We all know heading one of the larger school districts in the nation is a difficult job.  The stakes are high.  Turnover is frequent.  Districts churn through leaders, with many top districts recycling many of the same leaders again and again.  So how does one protect the gains in such districts, while preventing the brain drain that comes with turnover and current upward mobility?  And more importantly, what are groups like the Council of Great City Schools and AASA doing to ensure that incoming superintendents — in both our most urban and most rural districts — have the professional development tools, support, and guidance necessary to keep improvements moving forward and bringing about the sort of change that so many communities are crying out for?
Maybe Duncan is already thinking of that, and is going to adopt a superintendent-in-residence program at ED to help ensure that school administrators have the access to best practice that we are constantly trying to deliver to both principals and teachers.  Or maybe we figure that urban districts always manage to figure it out, and between CGCS and the Broad Foundation, we’ll keep those top jobs staffed, so no need to worry.

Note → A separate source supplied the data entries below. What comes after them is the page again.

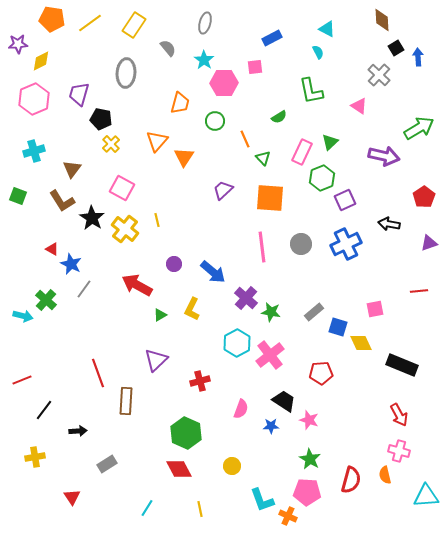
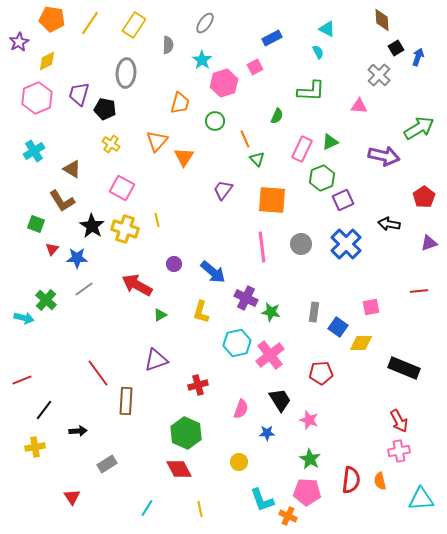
yellow line at (90, 23): rotated 20 degrees counterclockwise
gray ellipse at (205, 23): rotated 20 degrees clockwise
purple star at (18, 44): moved 1 px right, 2 px up; rotated 24 degrees counterclockwise
gray semicircle at (168, 48): moved 3 px up; rotated 42 degrees clockwise
blue arrow at (418, 57): rotated 24 degrees clockwise
cyan star at (204, 60): moved 2 px left
yellow diamond at (41, 61): moved 6 px right
pink square at (255, 67): rotated 21 degrees counterclockwise
pink hexagon at (224, 83): rotated 16 degrees counterclockwise
green L-shape at (311, 91): rotated 76 degrees counterclockwise
pink hexagon at (34, 99): moved 3 px right, 1 px up
pink triangle at (359, 106): rotated 30 degrees counterclockwise
green semicircle at (279, 117): moved 2 px left, 1 px up; rotated 35 degrees counterclockwise
black pentagon at (101, 119): moved 4 px right, 10 px up
green triangle at (330, 142): rotated 18 degrees clockwise
yellow cross at (111, 144): rotated 12 degrees counterclockwise
cyan cross at (34, 151): rotated 15 degrees counterclockwise
pink rectangle at (302, 152): moved 3 px up
green triangle at (263, 158): moved 6 px left, 1 px down
brown triangle at (72, 169): rotated 36 degrees counterclockwise
purple trapezoid at (223, 190): rotated 10 degrees counterclockwise
green square at (18, 196): moved 18 px right, 28 px down
orange square at (270, 198): moved 2 px right, 2 px down
purple square at (345, 200): moved 2 px left
black star at (92, 218): moved 8 px down
yellow cross at (125, 229): rotated 20 degrees counterclockwise
blue cross at (346, 244): rotated 20 degrees counterclockwise
red triangle at (52, 249): rotated 40 degrees clockwise
blue star at (71, 264): moved 6 px right, 6 px up; rotated 25 degrees counterclockwise
gray line at (84, 289): rotated 18 degrees clockwise
purple cross at (246, 298): rotated 15 degrees counterclockwise
yellow L-shape at (192, 309): moved 9 px right, 3 px down; rotated 10 degrees counterclockwise
pink square at (375, 309): moved 4 px left, 2 px up
gray rectangle at (314, 312): rotated 42 degrees counterclockwise
cyan arrow at (23, 316): moved 1 px right, 2 px down
blue square at (338, 327): rotated 18 degrees clockwise
cyan hexagon at (237, 343): rotated 16 degrees clockwise
yellow diamond at (361, 343): rotated 65 degrees counterclockwise
purple triangle at (156, 360): rotated 25 degrees clockwise
black rectangle at (402, 365): moved 2 px right, 3 px down
red line at (98, 373): rotated 16 degrees counterclockwise
red cross at (200, 381): moved 2 px left, 4 px down
black trapezoid at (284, 401): moved 4 px left, 1 px up; rotated 25 degrees clockwise
red arrow at (399, 415): moved 6 px down
blue star at (271, 426): moved 4 px left, 7 px down
pink cross at (399, 451): rotated 25 degrees counterclockwise
yellow cross at (35, 457): moved 10 px up
yellow circle at (232, 466): moved 7 px right, 4 px up
orange semicircle at (385, 475): moved 5 px left, 6 px down
red semicircle at (351, 480): rotated 8 degrees counterclockwise
cyan triangle at (426, 496): moved 5 px left, 3 px down
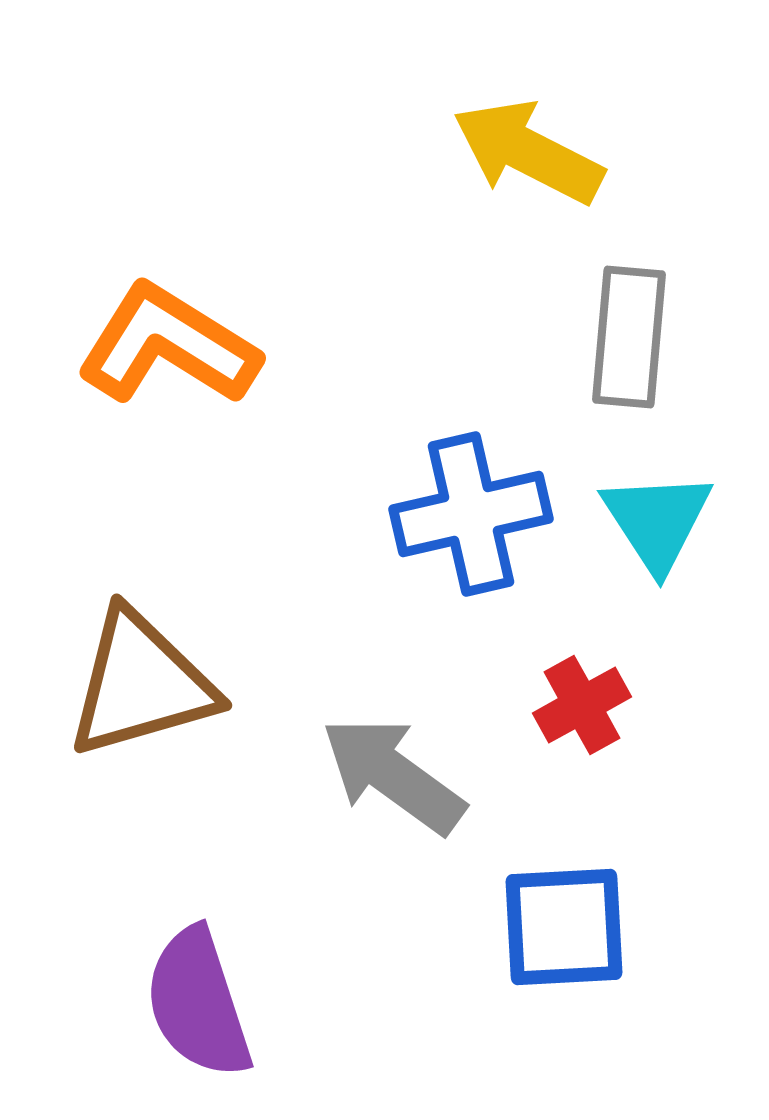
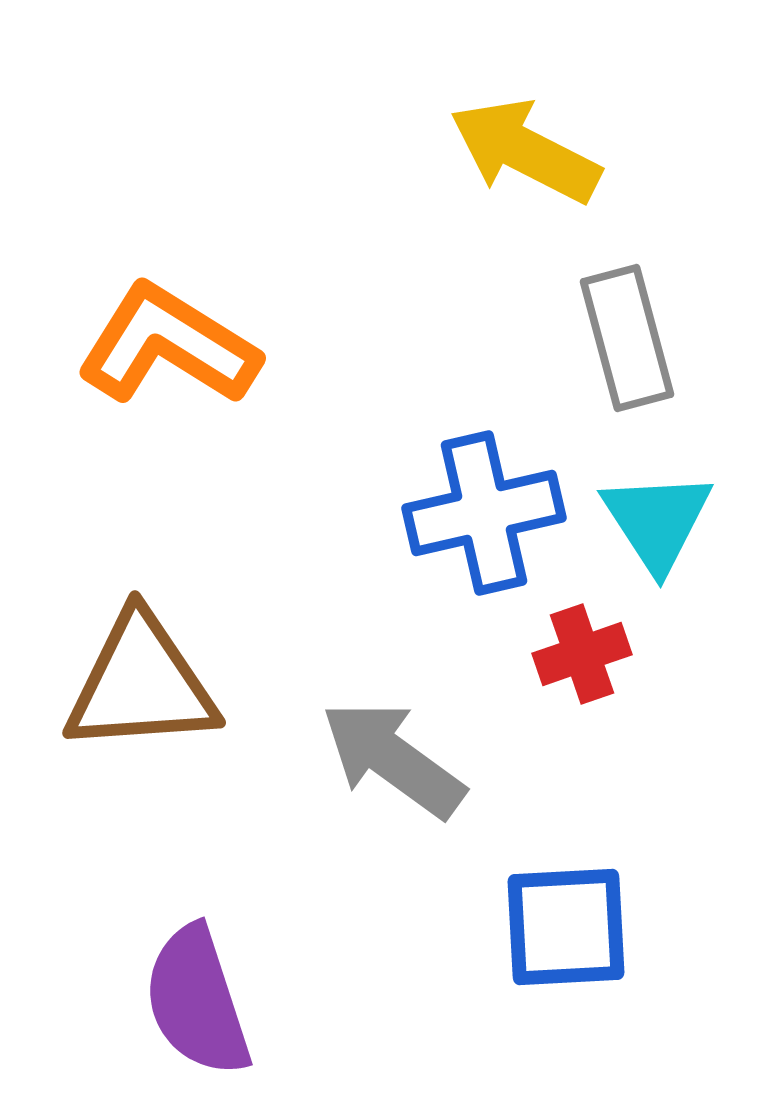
yellow arrow: moved 3 px left, 1 px up
gray rectangle: moved 2 px left, 1 px down; rotated 20 degrees counterclockwise
blue cross: moved 13 px right, 1 px up
brown triangle: rotated 12 degrees clockwise
red cross: moved 51 px up; rotated 10 degrees clockwise
gray arrow: moved 16 px up
blue square: moved 2 px right
purple semicircle: moved 1 px left, 2 px up
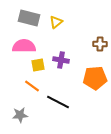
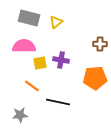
yellow square: moved 2 px right, 2 px up
black line: rotated 15 degrees counterclockwise
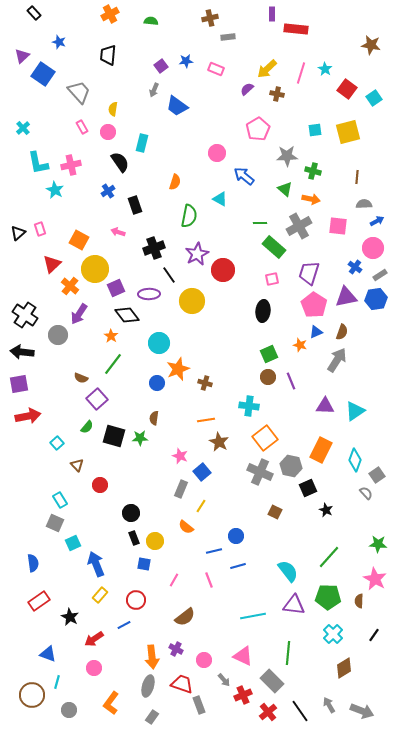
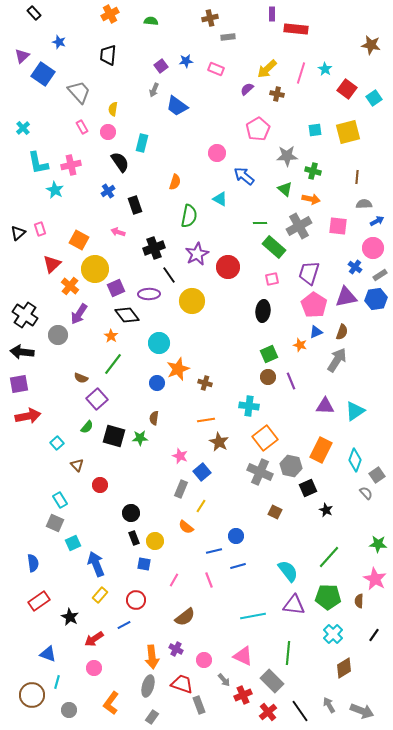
red circle at (223, 270): moved 5 px right, 3 px up
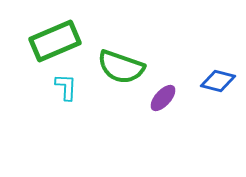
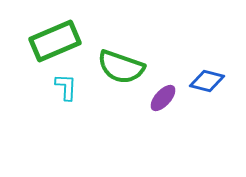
blue diamond: moved 11 px left
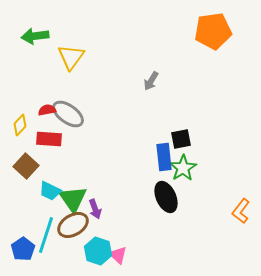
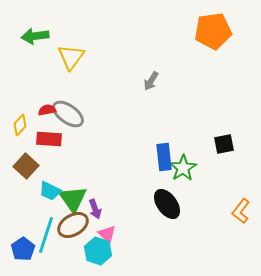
black square: moved 43 px right, 5 px down
black ellipse: moved 1 px right, 7 px down; rotated 12 degrees counterclockwise
pink triangle: moved 11 px left, 21 px up
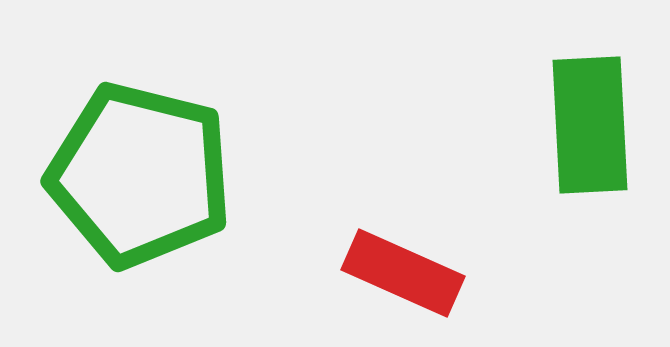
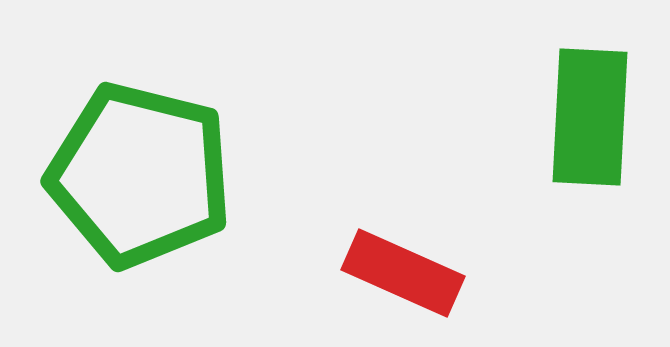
green rectangle: moved 8 px up; rotated 6 degrees clockwise
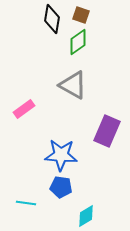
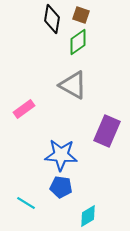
cyan line: rotated 24 degrees clockwise
cyan diamond: moved 2 px right
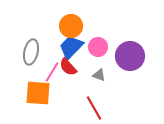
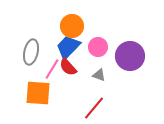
orange circle: moved 1 px right
blue trapezoid: moved 3 px left
pink line: moved 3 px up
red line: rotated 70 degrees clockwise
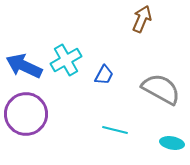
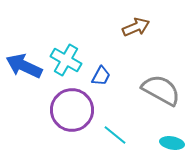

And while we’re off the topic, allow me this little rant.  By now, many have seen the screaming Internet messages warning that all of the top jobs at ED are going to go to educational innovators and free thinkers, and not those with distinct classroom pedagogical training or instructional experience.  I don’t want to address such rumors here because I don’t think they are worth the electronic ink.  And anyway, Sherman Dorn does a far better job discussing the silly fears than I ever could —  But I do want to address the larger issue.   What ED needs now, what ED always needs, is a team that is committed to school improvement and is committed to the child.  That commitment takes many forms.  We see it in classroom and district educators.  We see it in education researchers who have committed themselves to spotlighting best practice.  And we see it in innovators, idea-makers, and policy minds who look for new ways to solve the problems that ail our schools.  Before we condemn picks for jobs at ED, we should let President-elect Obama and EdSec in-waiting Duncan actually make the picks.  There may just be a method to their madness.  And we may be surprised how the individuals, the personalities, and the backgrounds selected complement each other and form a wide net of experience and action designed to real school improvement.  At the end of the day, we have to believe that Obama and Duncan (and their surrogates) are seeking to improve public education through ED, and not harm it.  So let’s let them give it a try.
I’ll step down from the soapbox and relinquish the rostrum.  More questions than I have answers today, I’m afraid.  But sometimes such questions result in really interesting answers and insights down the road.